Smoke Signals from Schmoke?

June 22, 1993

Do we detect a whiff of political positioning in Mayor Kurt L. Schmoke's decision not to sue the state over inadequate school funds? Is Mr. Schmoke edging ever-closer to running for governor? Or do these smoke signals indicate the mayor simply wants to cut the best deal for Baltimore City on increased state support for city schools?

Both options might be part of the mayor's strategy. By shelving the lawsuit, Mr. Schmoke clears the deck of a potential hazard to his gubernatorial ambitions. When the mayor said last year he wanted the courts to order the state to spend more money on poor school districts, he generated tremendous animus in influential Montgomery County, the state's biggest and wealthiest subdivision. Before Mr. Schmoke can run for the Governor's Mansion, he must convince voters in Montgomery and other rich counties he is a friend, not a foe.

Dropping the idea of a lawsuit certainly has the earmarkings of a political step in that direction. But it could also serve another purpose: signaling state lawmakers that the city is willing to work with a gubernatorial commission on a new school-aid formula to close the gap between rich and poor school districts. Mr. Schmoke's cooperative approach could spur lawmakers to make broad changes in the aid formula that would help poor school districts such as Baltimore City.

This approach won't lead to a long-term solution.
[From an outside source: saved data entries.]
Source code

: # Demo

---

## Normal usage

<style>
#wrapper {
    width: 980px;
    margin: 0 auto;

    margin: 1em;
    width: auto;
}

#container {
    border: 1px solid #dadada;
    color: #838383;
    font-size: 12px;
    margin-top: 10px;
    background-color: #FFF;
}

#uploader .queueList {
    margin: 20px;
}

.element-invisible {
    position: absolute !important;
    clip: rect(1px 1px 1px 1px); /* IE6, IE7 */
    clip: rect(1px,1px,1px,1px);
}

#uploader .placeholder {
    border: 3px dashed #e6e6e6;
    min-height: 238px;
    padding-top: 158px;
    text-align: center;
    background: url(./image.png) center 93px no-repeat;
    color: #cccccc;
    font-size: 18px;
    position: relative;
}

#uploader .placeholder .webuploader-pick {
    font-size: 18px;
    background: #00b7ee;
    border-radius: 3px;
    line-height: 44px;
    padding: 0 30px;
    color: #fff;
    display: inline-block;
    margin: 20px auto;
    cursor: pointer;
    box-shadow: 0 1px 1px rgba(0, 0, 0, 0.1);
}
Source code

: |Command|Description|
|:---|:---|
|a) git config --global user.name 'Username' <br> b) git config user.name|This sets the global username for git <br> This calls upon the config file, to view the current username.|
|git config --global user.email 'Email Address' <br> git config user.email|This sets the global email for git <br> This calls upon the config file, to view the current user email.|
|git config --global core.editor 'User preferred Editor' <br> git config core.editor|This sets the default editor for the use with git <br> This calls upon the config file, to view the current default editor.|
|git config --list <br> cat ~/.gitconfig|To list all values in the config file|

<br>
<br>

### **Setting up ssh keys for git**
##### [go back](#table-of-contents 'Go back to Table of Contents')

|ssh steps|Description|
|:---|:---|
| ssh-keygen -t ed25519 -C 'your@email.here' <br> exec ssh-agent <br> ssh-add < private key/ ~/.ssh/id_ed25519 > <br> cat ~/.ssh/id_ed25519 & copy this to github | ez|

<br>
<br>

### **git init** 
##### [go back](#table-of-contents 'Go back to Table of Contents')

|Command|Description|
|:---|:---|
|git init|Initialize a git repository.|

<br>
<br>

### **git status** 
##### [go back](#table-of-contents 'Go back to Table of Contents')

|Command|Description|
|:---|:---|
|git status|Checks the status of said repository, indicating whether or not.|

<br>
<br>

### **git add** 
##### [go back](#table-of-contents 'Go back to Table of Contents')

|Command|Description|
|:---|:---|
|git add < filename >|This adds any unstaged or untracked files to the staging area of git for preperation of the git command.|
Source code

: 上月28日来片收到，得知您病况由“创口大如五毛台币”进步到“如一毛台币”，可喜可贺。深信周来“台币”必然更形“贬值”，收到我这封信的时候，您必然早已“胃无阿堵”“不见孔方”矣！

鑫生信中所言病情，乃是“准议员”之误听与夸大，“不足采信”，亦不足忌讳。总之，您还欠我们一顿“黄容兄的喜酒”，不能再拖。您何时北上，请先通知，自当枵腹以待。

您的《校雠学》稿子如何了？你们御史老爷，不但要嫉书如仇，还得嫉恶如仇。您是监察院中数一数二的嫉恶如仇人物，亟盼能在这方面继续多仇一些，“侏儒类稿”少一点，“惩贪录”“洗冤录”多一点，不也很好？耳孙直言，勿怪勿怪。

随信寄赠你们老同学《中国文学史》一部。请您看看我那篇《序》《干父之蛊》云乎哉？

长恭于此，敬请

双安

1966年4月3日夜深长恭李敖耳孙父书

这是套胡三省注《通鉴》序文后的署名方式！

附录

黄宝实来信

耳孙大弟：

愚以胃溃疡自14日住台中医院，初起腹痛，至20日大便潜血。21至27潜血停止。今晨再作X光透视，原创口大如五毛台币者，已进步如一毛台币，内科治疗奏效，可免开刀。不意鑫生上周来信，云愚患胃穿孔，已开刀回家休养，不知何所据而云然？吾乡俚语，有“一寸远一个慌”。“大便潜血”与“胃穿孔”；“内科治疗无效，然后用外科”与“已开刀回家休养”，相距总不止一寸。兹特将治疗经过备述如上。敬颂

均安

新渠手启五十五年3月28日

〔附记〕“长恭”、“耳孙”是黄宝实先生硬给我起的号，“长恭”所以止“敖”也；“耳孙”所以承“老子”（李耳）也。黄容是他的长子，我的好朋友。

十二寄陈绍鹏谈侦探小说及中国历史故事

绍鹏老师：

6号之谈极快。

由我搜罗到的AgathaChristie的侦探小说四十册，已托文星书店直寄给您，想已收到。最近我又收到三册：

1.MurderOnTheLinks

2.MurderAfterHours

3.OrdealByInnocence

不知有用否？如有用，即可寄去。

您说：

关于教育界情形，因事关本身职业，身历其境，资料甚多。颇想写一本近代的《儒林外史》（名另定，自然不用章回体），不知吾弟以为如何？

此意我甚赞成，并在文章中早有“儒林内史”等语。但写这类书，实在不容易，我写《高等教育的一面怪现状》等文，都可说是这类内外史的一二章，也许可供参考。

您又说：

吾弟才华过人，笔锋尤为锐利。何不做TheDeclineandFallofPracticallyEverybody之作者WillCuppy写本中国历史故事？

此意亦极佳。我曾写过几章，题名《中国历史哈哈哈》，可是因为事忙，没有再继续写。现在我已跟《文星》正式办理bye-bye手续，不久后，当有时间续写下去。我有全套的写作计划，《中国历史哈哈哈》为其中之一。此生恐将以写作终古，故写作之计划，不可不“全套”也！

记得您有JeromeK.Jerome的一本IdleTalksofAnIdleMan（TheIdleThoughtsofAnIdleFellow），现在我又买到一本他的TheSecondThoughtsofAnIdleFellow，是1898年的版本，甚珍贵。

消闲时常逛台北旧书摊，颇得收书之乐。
Past changes in the state's aid formula have not closed the spending gap between rich and poor school districts for long. After four or five years, the disparity returns to previous levels and starts widening again. Erasing this gap would require a tremendous cut in aid to wealthy counties or a massive increase in the $1.8 billion state aid package. Neither step is a realistic possibility at this time.

If Mr. Schmoke intends to run for governor, dropping the lawsuit is a political plus. Yet without a judicial mandate, leaders in Annapolis might not have the backbone to make wholesale alterations in the way school aid is handed out. It's a calculated gamble. Mr. Schmoke may have stepped much closer to declaring his gubernatorial intentions, but in the process he may have discarded a valuable high card in the school-aid poker game.